Nous arrivons dans le grand sud de la
Chine, là où comme bien souvent ailleurs on parle un dialecte local. Et le cantonais
a ceci de particulier que pourtant sans rien y comprendre, il est reconnaissable
entre tous à ses intonations trainantes de fin de phrase, comme une espèce de
nonchalance.
Pourtant les gens sont ici plus
actifs, plus exubérants, plus joviaux apparemment, plus directs aussi, et un
peu rudes de temps en temps. On parle plus fort qu’ailleurs, boit sans doute
plus qu’ailleurs et mange tout ce qui « nage, rampe, marche ou vole le dos
vers le ciel » (signe de fraîcheur…)
Nous sommes justement invités à diner
autour d’une spécialité locale, la soupe de dragon, tigre et phénix ! Ca
promet…
Le lieu n’est pas désagréable bien
que d’une hygiène approximative. Au milieu de la table ronde le contenu d’une sorte
de grande cocotte en terre mijote déjà en dégageant une odeur d’épices assez
prononcée.
On s’installe et commence par un
coup d’alcool à 57°, histoire de bien préparer l’estomac à la suite du
repas qui s’annonce, dirons-nous, spécial.

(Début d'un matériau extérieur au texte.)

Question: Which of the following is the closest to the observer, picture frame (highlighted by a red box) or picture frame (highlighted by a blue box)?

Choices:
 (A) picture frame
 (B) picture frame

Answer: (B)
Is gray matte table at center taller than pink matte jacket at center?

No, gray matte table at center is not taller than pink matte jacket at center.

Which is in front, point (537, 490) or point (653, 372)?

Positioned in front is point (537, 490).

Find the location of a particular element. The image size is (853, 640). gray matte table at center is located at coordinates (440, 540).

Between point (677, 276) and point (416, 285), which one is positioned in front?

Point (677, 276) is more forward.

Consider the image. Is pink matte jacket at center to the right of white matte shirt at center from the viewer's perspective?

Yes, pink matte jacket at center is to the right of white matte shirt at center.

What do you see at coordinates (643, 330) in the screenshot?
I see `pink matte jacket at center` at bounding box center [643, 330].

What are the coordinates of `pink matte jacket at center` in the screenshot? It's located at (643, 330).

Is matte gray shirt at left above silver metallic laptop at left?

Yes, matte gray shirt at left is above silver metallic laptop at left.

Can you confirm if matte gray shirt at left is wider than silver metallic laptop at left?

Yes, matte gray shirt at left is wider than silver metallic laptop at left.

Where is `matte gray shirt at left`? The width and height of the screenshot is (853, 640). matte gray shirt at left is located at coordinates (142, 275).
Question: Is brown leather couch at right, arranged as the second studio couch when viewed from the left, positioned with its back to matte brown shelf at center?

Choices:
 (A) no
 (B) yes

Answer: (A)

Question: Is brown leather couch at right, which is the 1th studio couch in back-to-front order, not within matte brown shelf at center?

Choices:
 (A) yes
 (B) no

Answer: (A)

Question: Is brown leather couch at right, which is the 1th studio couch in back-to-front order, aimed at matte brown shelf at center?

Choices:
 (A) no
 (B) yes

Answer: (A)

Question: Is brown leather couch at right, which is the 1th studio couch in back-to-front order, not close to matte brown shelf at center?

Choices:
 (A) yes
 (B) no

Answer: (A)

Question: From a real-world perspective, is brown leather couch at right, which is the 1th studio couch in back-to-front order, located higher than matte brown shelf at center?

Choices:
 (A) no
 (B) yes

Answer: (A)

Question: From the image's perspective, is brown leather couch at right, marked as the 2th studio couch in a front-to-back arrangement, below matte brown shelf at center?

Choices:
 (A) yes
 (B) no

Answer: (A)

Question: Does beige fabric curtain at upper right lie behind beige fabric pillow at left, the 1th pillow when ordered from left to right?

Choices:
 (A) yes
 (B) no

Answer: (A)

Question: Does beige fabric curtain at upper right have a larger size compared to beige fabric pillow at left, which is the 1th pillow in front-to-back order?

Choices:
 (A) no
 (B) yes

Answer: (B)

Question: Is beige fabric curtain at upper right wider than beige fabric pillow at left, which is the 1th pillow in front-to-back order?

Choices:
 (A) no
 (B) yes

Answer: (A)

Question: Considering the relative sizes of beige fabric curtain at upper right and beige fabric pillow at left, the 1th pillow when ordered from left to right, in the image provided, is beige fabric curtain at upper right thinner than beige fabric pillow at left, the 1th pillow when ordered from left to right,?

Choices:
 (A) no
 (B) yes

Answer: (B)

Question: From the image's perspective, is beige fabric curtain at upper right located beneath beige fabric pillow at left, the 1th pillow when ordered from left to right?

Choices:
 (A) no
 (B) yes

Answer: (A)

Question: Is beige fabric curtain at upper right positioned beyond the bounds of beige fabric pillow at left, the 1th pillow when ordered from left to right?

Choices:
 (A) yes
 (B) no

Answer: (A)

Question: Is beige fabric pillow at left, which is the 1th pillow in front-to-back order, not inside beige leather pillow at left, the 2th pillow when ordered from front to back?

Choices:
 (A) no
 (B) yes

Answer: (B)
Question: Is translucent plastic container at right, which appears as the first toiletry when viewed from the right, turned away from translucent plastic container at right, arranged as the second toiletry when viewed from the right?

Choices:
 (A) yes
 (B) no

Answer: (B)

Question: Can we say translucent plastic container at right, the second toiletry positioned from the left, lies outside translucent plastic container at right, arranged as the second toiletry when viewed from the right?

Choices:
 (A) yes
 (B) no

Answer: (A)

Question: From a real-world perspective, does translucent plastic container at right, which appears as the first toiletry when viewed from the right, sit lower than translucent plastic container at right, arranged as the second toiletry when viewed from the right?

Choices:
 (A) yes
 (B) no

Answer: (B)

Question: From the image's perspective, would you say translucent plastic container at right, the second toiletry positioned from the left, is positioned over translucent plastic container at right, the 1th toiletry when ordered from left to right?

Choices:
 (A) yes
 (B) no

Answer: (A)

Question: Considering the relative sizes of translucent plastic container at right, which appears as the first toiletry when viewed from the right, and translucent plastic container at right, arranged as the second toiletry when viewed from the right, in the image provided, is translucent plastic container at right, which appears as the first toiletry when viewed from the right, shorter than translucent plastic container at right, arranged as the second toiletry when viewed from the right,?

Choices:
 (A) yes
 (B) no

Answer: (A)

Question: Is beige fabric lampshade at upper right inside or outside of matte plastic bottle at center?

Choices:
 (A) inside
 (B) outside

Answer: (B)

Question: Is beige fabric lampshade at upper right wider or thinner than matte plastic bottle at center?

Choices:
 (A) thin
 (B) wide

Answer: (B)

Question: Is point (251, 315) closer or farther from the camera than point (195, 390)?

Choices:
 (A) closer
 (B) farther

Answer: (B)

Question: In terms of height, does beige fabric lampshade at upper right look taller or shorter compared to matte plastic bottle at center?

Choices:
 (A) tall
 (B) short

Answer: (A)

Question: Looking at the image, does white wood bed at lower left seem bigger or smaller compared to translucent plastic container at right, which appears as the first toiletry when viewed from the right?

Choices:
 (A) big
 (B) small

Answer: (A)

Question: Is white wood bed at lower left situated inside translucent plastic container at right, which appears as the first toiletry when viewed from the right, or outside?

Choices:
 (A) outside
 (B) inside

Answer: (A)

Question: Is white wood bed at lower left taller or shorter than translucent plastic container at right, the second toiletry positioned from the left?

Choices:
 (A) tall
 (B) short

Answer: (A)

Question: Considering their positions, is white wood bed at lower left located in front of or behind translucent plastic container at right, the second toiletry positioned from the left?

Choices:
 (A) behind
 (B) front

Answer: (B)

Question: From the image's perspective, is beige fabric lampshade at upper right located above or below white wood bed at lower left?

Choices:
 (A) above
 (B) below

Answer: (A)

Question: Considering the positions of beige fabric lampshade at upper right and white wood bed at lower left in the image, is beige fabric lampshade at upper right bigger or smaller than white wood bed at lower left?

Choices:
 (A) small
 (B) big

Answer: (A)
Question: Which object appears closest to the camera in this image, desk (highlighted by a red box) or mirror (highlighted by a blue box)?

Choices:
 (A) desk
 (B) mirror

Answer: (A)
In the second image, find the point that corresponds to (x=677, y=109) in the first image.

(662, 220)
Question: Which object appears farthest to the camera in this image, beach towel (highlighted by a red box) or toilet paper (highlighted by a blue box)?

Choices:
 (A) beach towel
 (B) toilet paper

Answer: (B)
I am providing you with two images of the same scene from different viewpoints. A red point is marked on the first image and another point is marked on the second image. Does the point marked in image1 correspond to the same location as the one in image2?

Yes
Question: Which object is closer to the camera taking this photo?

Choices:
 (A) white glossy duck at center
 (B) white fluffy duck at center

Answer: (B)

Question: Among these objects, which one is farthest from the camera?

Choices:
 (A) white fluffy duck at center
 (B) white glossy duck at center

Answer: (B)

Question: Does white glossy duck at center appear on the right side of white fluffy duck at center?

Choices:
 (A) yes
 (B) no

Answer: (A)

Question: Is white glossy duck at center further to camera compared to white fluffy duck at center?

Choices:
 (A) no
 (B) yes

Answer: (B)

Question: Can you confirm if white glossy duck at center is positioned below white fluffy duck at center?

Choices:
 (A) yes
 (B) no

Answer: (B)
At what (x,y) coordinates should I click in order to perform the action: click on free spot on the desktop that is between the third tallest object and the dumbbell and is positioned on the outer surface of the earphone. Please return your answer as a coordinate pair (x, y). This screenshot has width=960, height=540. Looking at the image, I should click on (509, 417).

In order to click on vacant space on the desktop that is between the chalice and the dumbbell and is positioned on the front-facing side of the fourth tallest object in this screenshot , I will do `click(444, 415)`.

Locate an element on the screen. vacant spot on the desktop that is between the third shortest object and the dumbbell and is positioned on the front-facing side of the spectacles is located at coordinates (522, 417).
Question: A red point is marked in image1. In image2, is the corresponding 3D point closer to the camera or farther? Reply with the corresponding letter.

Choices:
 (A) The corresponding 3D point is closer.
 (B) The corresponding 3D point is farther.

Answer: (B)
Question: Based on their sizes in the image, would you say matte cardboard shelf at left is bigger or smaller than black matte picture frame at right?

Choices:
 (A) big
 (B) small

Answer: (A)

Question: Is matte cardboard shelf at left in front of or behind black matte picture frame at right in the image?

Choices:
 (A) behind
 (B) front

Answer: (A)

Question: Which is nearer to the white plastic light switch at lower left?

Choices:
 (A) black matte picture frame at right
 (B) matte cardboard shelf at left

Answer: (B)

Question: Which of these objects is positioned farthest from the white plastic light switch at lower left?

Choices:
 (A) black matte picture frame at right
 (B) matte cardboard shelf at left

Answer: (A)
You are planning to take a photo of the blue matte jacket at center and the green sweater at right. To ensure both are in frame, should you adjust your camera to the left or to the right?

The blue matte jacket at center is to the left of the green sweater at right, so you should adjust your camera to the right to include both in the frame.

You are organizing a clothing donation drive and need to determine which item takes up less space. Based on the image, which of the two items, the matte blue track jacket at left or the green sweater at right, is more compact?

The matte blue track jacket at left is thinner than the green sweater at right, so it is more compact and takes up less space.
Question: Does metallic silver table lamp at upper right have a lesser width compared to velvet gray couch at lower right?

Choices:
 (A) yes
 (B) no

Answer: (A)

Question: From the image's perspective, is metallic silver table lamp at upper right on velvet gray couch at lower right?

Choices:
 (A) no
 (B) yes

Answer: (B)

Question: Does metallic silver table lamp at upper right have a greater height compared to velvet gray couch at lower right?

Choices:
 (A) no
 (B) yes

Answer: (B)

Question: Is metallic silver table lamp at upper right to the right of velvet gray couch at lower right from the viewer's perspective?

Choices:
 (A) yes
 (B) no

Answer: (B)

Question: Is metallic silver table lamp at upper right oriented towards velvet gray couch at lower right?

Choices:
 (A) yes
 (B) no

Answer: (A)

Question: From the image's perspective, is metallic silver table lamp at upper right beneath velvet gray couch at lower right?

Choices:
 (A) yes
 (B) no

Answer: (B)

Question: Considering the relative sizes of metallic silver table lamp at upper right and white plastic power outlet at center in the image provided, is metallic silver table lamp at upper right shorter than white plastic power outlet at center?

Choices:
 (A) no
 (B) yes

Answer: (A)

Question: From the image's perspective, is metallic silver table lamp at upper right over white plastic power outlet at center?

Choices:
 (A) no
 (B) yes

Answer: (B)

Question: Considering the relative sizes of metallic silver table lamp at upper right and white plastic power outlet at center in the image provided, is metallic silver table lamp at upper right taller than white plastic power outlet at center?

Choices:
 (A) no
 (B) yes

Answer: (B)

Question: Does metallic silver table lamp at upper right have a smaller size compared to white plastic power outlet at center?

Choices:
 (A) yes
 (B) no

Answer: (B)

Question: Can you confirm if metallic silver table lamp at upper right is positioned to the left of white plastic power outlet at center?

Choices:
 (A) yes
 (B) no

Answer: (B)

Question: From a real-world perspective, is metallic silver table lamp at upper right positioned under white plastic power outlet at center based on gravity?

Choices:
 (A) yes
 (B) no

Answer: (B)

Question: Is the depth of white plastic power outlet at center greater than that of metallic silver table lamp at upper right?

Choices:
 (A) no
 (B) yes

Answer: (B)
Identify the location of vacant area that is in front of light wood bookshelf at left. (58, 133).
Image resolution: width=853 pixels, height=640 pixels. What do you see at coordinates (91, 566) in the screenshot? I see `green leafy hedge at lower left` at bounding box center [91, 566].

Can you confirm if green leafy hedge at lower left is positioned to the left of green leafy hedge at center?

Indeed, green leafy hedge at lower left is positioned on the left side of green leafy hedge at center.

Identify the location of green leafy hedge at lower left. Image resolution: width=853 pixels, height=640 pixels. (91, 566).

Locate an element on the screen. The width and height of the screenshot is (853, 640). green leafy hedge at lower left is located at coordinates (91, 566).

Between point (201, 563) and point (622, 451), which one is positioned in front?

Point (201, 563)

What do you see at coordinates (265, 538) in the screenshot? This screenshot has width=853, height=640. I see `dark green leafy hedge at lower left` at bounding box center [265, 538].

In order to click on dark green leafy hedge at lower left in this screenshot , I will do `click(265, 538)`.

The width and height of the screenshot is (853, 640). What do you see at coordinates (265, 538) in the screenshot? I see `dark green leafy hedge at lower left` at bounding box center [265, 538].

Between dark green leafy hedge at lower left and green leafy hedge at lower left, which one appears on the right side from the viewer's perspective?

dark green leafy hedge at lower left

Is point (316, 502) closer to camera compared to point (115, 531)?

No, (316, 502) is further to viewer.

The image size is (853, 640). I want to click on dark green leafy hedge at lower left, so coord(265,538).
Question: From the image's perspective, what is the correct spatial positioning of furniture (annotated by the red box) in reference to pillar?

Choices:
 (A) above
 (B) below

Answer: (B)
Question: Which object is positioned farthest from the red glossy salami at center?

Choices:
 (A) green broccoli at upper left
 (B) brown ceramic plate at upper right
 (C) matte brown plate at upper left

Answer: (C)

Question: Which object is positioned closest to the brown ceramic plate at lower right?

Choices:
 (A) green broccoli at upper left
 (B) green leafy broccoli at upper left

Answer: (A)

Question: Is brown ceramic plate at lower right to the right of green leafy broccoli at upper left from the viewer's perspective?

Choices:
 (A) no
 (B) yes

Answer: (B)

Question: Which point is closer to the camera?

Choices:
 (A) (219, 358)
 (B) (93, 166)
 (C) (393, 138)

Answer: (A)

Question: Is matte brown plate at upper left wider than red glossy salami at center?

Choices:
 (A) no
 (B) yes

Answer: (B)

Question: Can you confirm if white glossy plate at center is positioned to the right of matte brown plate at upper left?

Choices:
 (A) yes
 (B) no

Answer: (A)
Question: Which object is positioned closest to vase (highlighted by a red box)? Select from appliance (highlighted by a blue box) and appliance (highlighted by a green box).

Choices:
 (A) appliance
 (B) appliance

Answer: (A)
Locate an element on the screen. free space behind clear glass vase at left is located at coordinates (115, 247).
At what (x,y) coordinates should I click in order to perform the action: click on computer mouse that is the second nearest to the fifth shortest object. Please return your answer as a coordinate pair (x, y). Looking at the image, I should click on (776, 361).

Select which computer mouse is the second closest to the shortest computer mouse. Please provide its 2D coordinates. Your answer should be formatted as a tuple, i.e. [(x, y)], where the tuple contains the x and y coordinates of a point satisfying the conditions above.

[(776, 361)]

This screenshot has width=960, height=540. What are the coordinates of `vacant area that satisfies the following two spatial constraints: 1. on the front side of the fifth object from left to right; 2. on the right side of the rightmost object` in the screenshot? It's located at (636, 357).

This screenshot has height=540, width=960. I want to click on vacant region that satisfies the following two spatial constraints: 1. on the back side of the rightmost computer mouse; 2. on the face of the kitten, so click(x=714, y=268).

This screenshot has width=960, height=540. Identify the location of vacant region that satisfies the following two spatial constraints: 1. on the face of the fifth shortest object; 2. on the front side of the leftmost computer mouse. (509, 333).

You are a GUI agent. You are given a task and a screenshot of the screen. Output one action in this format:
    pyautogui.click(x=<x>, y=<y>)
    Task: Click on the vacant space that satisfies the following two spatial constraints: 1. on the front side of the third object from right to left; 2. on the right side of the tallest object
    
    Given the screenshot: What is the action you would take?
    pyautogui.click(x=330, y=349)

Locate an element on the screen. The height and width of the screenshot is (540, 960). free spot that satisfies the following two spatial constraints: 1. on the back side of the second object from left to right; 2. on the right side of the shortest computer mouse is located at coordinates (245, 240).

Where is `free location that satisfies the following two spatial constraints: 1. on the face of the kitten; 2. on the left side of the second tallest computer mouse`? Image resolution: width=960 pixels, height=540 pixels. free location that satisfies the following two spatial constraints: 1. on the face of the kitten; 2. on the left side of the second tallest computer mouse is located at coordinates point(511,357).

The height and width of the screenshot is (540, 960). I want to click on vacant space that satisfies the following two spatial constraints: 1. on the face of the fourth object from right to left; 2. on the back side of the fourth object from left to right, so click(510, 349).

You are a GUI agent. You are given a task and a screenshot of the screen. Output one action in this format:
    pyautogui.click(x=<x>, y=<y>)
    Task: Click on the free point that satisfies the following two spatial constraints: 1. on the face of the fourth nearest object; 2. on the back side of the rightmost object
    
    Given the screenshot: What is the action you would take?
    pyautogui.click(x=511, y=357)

Une jeune femme arrive à coté de
notre table une bassine à la main. A l’intérieur un gros serpent jaune et noir,
heureusement mort. Avec une paire de ciseaux elle en débite de gros morceaux qu’elle
jette ensuite dans la cocotte ou flotte déjà d’autres morceaux d’origine
inconnue. Le dragon est parti pour une cuisson de 20 minutes.
Passée l’émotion de la découverte du dragon,
nous reprenons le fil de notre discussion sur la crise sévissant en Chine
depuis plus d’un an suite aux nouveaux cas de grippe aviaire dont les médias ne
se lassent pas de faire la « promotion », et qui contaminent l’opinion
publique au point de faire chuter drastiquement la consommation de volailles.
Alors on se console avec ce qui reste...
Notre hôte nous indique que la cuisson
est terminée et que nous pouvons commencer. Avant de goûter je m’étonne qu’elle
prenne autant de soin à écumer les yeux flottant sur le bouillon. Puis elle me
sert une bonne tranche de serpent.
Quand faut y aller !
Je les vois attaquer avec les doigts,
car la bête est coriace. La peau ressemble à du caoutchouc et j’avoue ne pas
arriver à la manger, seulement le peu ce chair blanche sur l’os, viande dure,
élastique et insipide. Et tout le monde rigole en me voyant faire contre
mauvaise fortune bon cœur.
Tandis que je me débats toujours avec
le premier, on me sert un deuxième morceau, puis un troisième à l’aspect très
différent, de couleur brune avec une odeur assez prononcée.
-
Try,
try, me dit l’épouse de notre client tout sourire.
-
OK,
OK, I try. Mais qu’est ce que c’est ?
Tout le monde rigole et on me ressert
un verre d’alcool. Pour y échapper j’enfourne une bouchée. Entre deux maux.
En bouche cela résiste encore,
toujours aussi élastique, mais avec un goût très prononcé. J’observe mes
coéquipiers dont la mine un peu médusée m’étonne. Peut-être les effets de l’alcool. Je n’ai pas terminé qu’un autre morceau choisi m’est imposé.
-
Tiger,
tiger meat ! s’esclaffe t’on autour de la table.
Mais au fait, de quoi s’agit-il
vraiment ? Je pose alors la question à mes collègues visiblement un peu gênés
au moment ou l’on me sert ce qui ressemble à une grosse queue de rat. Passé l’instant
d’effroi, j’insiste pour savoir ce dont il s’agit.
-
Du
tigre me redis Shuchen visiblement un peu embêté. Avant de lâcher, en fait c’est
du chat.
Grand instant de solitude et self-control
pour retenir la montée d’une irrésistible nausée en regardant la queue du chat
dans mon assiette. Et allez savoir pourquoi, je revois alors mon hôte écumer le
gras (de chat) sur le bouillon au début du repas. Beurk !
Le dragon, le tigre… Mais alors, le
phénix ? J’hésite à poser la question, essayant d’imaginer ce dont il
pourrait s’agir. Oiseau légendaire qui renait de ses cendres… Qu’on t-il bien
pu inventer. De toute façon, au point où nous en sommes ça peut difficilement
être pire.
-
Et
le phénix ?
-
Tu
ne vois pas me répond Shuchen.
-
J’imagine
un oiseau…
-
Tu
y es, et tu vas adorer. C’est du poulet.
-
C’est
tout ?
Et l’on me sert alors un pied du
volatile.
Il y a des moments où l’on
se contenterait volontiers d’une assiette de purée jambon blanc.